Rewrite these lines, changing "45 fokos" to "negyvenöt fokos" and keeping everything else the same. Leave out the pictures.

Text extracted from each page
----

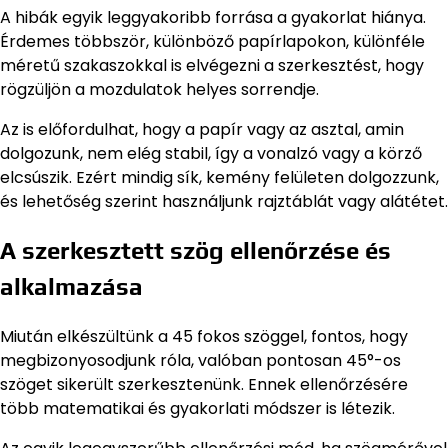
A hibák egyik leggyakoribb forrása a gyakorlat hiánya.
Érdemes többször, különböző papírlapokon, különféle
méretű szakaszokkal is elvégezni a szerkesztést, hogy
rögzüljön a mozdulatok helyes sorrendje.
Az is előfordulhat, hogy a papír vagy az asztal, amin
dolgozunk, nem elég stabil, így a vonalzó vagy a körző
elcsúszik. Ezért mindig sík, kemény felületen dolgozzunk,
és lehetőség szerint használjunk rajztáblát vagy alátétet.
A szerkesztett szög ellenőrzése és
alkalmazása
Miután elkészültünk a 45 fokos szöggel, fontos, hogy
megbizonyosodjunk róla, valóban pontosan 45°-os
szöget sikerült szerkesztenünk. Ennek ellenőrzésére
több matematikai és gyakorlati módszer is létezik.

----

FINAL ANSWER:
A hibák egyik leggyakoribb forrása a gyakorlat hiánya.
Érdemes többször, különböző papírlapokon, különféle
méretű szakaszokkal is elvégezni a szerkesztést, hogy
rögzüljön a mozdulatok helyes sorrendje.
Az is előfordulhat, hogy a papír vagy az asztal, amin
dolgozunk, nem elég stabil, így a vonalzó vagy a körző
elcsúszik. Ezért mindig sík, kemény felületen dolgozzunk,
és lehetőség szerint használjunk rajztáblát vagy alátétet.
A szerkesztett szög ellenőrzése és
alkalmazása
Miután elkészültünk a negyvenöt fokos szöggel, fontos, hogy
megbizonyosodjunk róla, valóban pontosan 45°-os
szöget sikerült szerkesztenünk. Ennek ellenőrzésére
több matematikai és gyakorlati módszer is létezik.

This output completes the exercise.